Passage cité =
Non, nous dira-t-on, parce que ce jour-là on a parlé, on a demandé un renseignement. Cela ne doit pas être si exceptionnel. Mais qui a demandé ce renseignement et comment ?

            L’un dira même : un Monsieur est descendu.

            Mais l’autre dira : Jamais personne n’est descendu.

            Je suis sûr, de façon absolue, je puis l’affirmer, que personne n’est descendu, dira finalement Nouvion. Je dis la même chose que mon camarade, personne n’est descendu.

 

            Je pense que vous avez eu l’occasion bien souvent de siéger en correctionnelle et vous savez quel crédit exact on peut accorder au témoignage humain, même fait de bonne foi. Combien de gens qui croient sincèrement avoir vu quelque chose dont ils ont seulement beaucoup parlé !... Combien qui, à force d’entendre répéter certains détails, finissent, de très bonne foi, par croire que c’est eux mêmes qui les ont perçus.

 

            Eh bien, Messieurs, n’est-ce pas incontestablement le cas des témoins de la gare de Houdan qui sont de très braves gens. Comment, voilà des gens qui tous les soirs voient des automobilistes qui se trompent. Et un mois après les faits, ils déclarent au commissaire Vidal qui, à aucun moment, n’est surpris par ces déclarations aussi précises, parce qu’il est le seul qui n’ait pas lieu d’être surpris : « C’était bien cette voiture et pas une autre. C’était bien le 25 mai. »  Et chose alors extraordinaire et incroyable : « Il était... Messieurs... 22 heures 10. » Non pas, « c’était après le dîner » ou vers « 22 heures », mais « il était 22 heures 10 », pas une minute de plus. (Cote 89)

            J’ai vu comme vous beaucoup de procès-verbaux de témoignages.

            J’en ai rarement vu qui portent un chiffre d’heures aussi précis et qui disent 22 heures 10, 13 ou 14, sans qu’il y ait pour cela des raisons absolues et probantes.

 

            Or, lorsqu’on demande au chef de gare Piau : Comment pouvez-vous dire qu’il était 22 heures 10 ? il répond en substance : c’est parce que la veille mes fleurs avaient gelé et que je descendais avant qu’il soit noir pour aller les couvrir. (Cotes 56, 89, 91)

            C’est donc à 22 heures 10 que M. Piau abandonne son oeuf à la coque pour aller couvrir ses fleurs qui avaient gelé la veille. Pas à 21 heures 45, à 22 heures 10.

 

            Pourquoi ? Hé bien, Messieurs, il faut bien le dire. C’est parce qu’il faut qu’à cette heure Quémeneur soit à Houdan, le dernier train pour Paris partant de Dreux à 22 heures 3 (en réalité 21 heures 58).

Extrait des données =
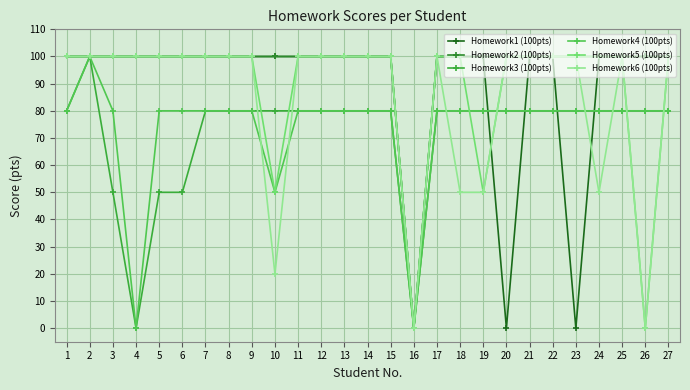

Does the chart have visible grid lines?

Yes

Votre objectif =
Modifiez le passage cité en le reprenant depuis « J’ai vu comme » jusqu'à « 56, 89, 91) » inclus, et mettez « sous-chef de gare » à la place de « chef de gare ».

Réponse =
J’ai vu comme vous beaucoup de procès-verbaux de témoignages.

            J’en ai rarement vu qui portent un chiffre d’heures aussi précis et qui disent 22 heures 10, 13 ou 14, sans qu’il y ait pour cela des raisons absolues et probantes.

 

            Or, lorsqu’on demande au sous-chef de gare Piau : Comment pouvez-vous dire qu’il était 22 heures 10 ? il répond en substance : c’est parce que la veille mes fleurs avaient gelé et que je descendais avant qu’il soit noir pour aller les couvrir. (Cotes 56, 89, 91)